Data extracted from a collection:
>>>>>

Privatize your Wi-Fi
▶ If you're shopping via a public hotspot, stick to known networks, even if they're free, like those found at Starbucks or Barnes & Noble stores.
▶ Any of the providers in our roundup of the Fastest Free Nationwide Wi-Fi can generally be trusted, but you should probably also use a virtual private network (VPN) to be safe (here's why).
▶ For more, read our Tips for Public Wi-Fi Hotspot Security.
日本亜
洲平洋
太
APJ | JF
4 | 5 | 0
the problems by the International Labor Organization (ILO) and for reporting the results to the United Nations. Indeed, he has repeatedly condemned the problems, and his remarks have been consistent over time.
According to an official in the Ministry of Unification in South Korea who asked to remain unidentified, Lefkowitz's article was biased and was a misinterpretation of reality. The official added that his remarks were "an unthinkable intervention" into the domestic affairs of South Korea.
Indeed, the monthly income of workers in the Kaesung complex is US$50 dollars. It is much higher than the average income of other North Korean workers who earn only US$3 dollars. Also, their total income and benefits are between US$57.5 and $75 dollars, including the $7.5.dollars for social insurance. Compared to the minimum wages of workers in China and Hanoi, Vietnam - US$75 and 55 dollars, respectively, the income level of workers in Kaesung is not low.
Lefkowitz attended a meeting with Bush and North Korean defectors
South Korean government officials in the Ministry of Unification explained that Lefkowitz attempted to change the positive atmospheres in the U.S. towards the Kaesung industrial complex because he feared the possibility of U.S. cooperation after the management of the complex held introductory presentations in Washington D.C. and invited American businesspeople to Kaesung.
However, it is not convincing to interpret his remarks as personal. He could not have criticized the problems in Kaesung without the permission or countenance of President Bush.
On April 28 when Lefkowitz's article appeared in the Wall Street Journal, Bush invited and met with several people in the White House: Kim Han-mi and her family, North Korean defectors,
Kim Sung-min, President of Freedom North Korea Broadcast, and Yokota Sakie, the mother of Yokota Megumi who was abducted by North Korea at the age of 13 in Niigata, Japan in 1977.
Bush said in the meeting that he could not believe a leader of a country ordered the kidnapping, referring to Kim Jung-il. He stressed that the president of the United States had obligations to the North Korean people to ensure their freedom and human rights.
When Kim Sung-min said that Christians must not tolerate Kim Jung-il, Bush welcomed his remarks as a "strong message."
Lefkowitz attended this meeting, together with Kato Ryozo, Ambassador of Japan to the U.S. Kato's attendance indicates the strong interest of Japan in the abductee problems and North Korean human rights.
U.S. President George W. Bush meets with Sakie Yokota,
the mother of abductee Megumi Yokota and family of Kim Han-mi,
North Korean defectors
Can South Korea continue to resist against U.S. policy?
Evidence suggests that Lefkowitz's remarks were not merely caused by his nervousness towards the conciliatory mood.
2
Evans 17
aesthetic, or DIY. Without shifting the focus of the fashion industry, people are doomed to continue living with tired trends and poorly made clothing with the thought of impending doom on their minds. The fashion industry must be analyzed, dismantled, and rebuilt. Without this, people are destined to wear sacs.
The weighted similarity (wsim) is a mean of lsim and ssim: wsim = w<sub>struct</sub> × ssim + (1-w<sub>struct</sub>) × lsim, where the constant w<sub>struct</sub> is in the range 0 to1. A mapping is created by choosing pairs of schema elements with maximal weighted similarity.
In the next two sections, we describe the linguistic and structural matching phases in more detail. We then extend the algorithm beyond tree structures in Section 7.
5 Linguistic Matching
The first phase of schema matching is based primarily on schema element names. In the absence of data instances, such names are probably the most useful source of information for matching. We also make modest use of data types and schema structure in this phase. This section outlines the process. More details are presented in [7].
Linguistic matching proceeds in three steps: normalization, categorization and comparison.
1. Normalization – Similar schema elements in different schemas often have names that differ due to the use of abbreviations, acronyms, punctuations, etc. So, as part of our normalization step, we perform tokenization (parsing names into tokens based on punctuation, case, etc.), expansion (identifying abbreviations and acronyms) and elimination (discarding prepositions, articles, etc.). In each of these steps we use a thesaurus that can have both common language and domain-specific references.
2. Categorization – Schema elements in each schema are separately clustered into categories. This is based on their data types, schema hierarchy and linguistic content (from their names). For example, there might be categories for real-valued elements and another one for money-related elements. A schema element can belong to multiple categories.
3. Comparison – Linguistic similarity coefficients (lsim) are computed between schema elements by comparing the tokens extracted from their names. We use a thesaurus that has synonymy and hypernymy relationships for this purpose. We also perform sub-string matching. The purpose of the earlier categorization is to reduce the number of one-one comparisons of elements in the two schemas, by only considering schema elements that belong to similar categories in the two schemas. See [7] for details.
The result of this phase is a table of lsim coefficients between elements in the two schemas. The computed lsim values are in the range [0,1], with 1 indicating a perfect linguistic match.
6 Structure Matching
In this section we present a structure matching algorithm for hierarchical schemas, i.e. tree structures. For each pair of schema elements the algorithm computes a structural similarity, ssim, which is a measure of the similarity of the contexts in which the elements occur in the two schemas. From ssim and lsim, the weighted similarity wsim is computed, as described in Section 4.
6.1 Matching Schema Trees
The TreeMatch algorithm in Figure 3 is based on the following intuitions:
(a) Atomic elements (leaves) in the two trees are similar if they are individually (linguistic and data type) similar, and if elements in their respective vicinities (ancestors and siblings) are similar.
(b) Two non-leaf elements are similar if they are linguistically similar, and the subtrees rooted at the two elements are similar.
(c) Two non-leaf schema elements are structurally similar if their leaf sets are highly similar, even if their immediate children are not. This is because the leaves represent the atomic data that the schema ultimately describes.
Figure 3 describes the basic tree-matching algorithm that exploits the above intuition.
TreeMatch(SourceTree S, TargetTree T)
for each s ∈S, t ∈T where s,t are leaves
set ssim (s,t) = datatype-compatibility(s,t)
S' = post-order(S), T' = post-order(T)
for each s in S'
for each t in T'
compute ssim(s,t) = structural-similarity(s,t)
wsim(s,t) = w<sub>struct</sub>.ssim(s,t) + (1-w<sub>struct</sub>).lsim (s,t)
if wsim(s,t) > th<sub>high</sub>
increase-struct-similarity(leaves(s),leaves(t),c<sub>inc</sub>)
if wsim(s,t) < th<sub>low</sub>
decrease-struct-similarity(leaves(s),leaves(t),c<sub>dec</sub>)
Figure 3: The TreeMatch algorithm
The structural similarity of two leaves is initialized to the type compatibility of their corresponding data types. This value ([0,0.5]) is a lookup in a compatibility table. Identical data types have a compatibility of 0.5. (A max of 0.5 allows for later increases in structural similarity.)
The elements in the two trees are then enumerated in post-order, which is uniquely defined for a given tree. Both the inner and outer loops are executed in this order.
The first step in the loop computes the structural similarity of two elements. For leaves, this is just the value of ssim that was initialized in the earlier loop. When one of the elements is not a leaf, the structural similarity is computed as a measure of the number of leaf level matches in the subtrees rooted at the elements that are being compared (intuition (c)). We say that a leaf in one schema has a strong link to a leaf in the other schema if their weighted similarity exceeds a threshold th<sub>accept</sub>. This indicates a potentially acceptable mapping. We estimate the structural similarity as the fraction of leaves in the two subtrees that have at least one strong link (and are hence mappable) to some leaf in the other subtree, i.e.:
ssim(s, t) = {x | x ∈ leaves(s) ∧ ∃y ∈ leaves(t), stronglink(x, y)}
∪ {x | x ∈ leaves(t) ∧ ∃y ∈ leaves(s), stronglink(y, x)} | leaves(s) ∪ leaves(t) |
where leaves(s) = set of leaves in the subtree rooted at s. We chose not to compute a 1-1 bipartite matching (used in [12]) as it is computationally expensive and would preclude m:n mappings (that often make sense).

<<<<<

EXERCISE REQUIREMENTS
Beginning at the line above that contains "Indeed, the monthly", return each line exactly through the line that contains "Bush said in", and no others.

RESULT OF THIS EXERCISE
Indeed, the monthly income of workers in the Kaesung complex is US$50 dollars. It is much higher than the average income of other North Korean workers who earn only US$3 dollars. Also, their total income and benefits are between US$57.5 and $75 dollars, including the $7.5.dollars for social insurance. Compared to the minimum wages of workers in China and Hanoi, Vietnam - US$75 and 55 dollars, respectively, the income level of workers in Kaesung is not low.
Lefkowitz attended a meeting with Bush and North Korean defectors
South Korean government officials in the Ministry of Unification explained that Lefkowitz attempted to change the positive atmospheres in the U.S. towards the Kaesung industrial complex because he feared the possibility of U.S. cooperation after the management of the complex held introductory presentations in Washington D.C. and invited American businesspeople to Kaesung.
However, it is not convincing to interpret his remarks as personal. He could not have criticized the problems in Kaesung without the permission or countenance of President Bush.
On April 28 when Lefkowitz's article appeared in the Wall Street Journal, Bush invited and met with several people in the White House: Kim Han-mi and her family, North Korean defectors,
Kim Sung-min, President of Freedom North Korea Broadcast, and Yokota Sakie, the mother of Yokota Megumi who was abducted by North Korea at the age of 13 in Niigata, Japan in 1977.
Bush said in the meeting that he could not believe a leader of a country ordered the kidnapping, referring to Kim Jung-il. He stressed that the president of the United States had obligations to the North Korean people to ensure their freedom and human rights.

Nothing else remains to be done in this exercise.